The angry Frenchman tears into the captain in a hybrid of French and English.
“We will not get off this plane until someone from customer service is here to help us,” someone screams from the darkness. More anonymous, tired, angry voices follow. “What baggage claim do we go to?” “Why did it take so long for you to cancel this flight?” “Where the hell are the flight attendants?” “Will JetBlue pay for a hotel room?” “My dog is sick, are there any vets open in Queens at this hour?” “Can someone ple-e-ease help me? I have nowhere to go.”
The doors open and a gust of cold air greets us as we deboard the plane into the waiting arms of . . . no one, except the hundreds of haggard figures who have turned JetBlue’s JFK terminal into a refugee camp.

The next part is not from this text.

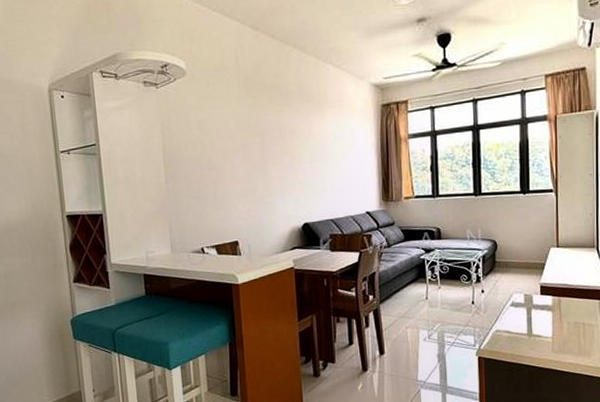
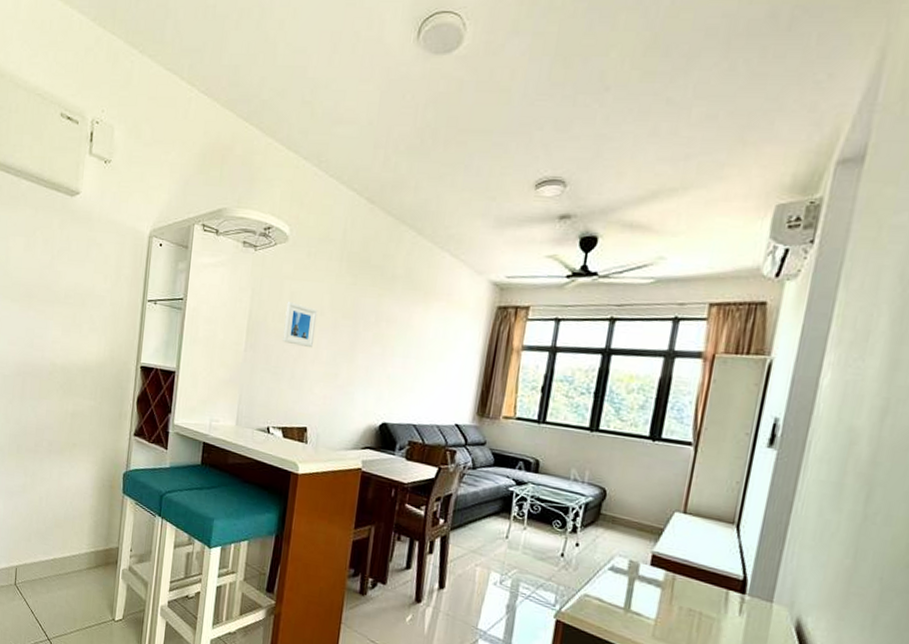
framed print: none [196,130,229,169] -> present [282,302,318,348]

This ominous greeting is nothing compared to what waits for us at baggage claim. With JetBlue flight cancellations accumulating like a real blizzard, there are now, at 2 a.m., close to a thousand people packed into baggage claim and at least three times as many bags strewn across the floor like dead bodies. People mill about crying, exasperated, looking for a JetBlue employee (“call 1-800-JetBlue for customer service”) to help them find their bags, to tell them what’s next. It is a disaster zone.

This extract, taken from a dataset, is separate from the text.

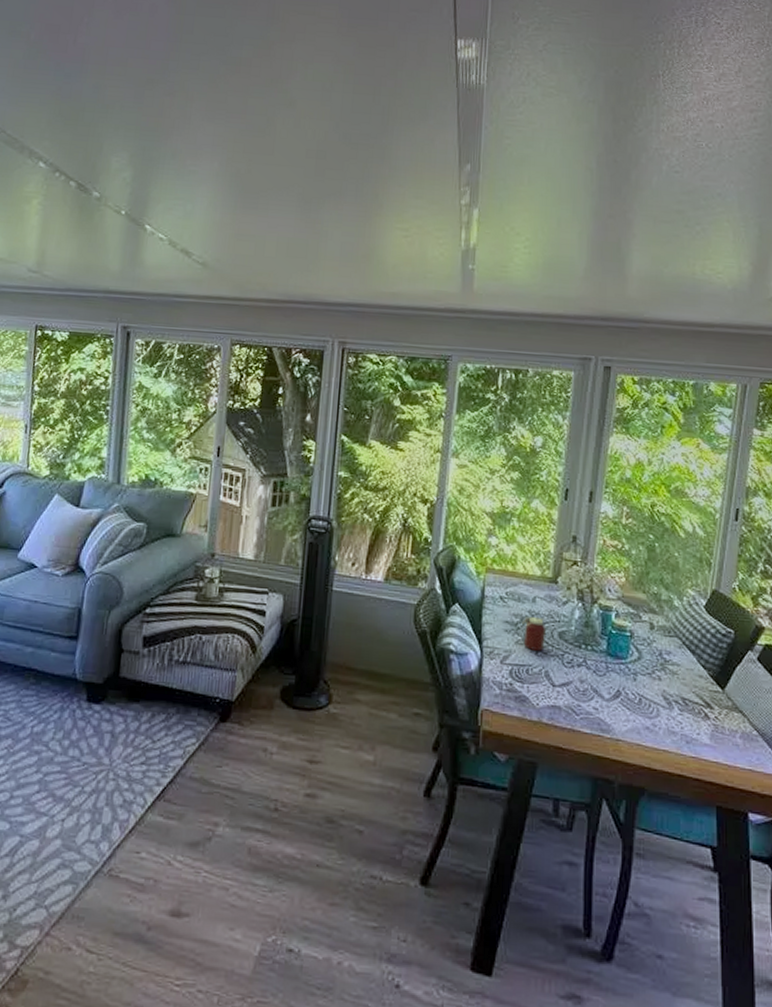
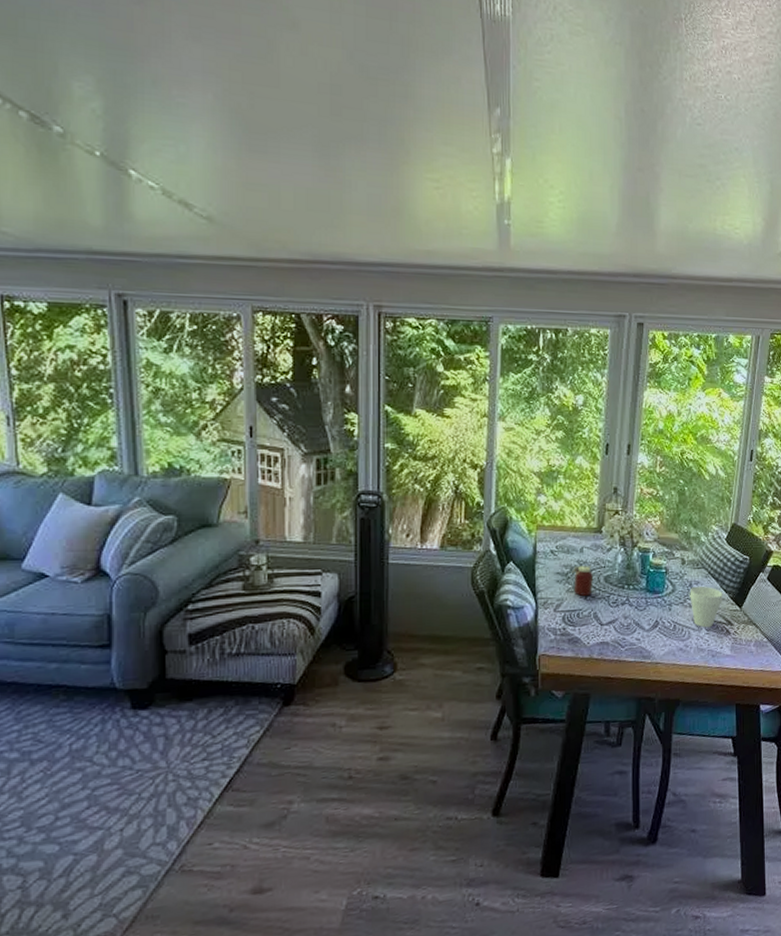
cup: none [659,656,701,708] -> present [690,586,723,628]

By the time I find my bags — 5 a.m. — everyhotel room in Queens is booked, so I hunker down with the rest of the airport campers. Over the following days and nights, I roam the airport looking for information, check in to see if I can get on a standby flight (“call 1-800-JetBlue”), eat pizza, wash my face and brush my teeth in the bathroom, sleep on the floor, check my e-mail when I can, talk to fellow refugees. I’ve taken on a real-life version of Tom Hanks’ role in The Terminal. For its part, JetBlue has all but abandoned its post, leaving its customer-service line — which replies every time with, “I’m sorry, our lines are full, please call back at a later date . . . ” — to deal with the crisis. By Thursday evening, I finally give in and book a $150-a-night hotel room in Manhattan to regroup, rest and plot my way home.

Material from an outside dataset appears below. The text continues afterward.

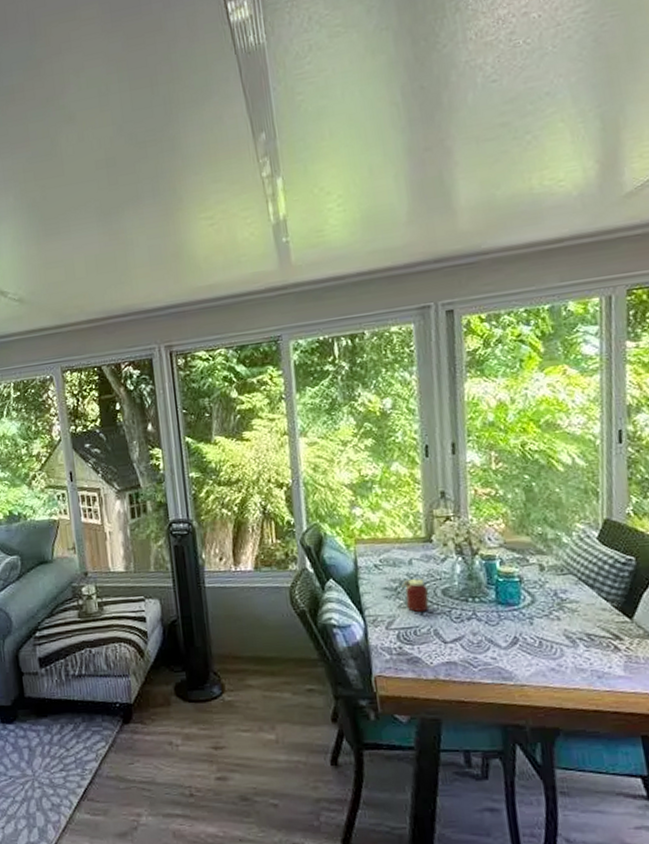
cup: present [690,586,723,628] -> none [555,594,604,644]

The hotel provides me the respite I need to battle JetBlue. I recruit the help of a friend in Los Angeles and we tag-team the customer-service line. I wonder about the folks who couldn’t afford to get out of the airport. A day later, my friend awakes me from a deep slumber. “Grab your shit and get to the airport, you’ve got a seat at 4:05.” For the first time in days, I no longer feel like a spirit wandering in limbo trying to find a way home.
The flight takes off only an hour late, Terra Blues chips and spring water flow, flight attendants, still a bit dazed and unsure, try to be jovial. I spot a woman I recognize from my first flight last Tuesday, nearly 100 hours in the murky past. She winks and waves with a smile. We are whole again.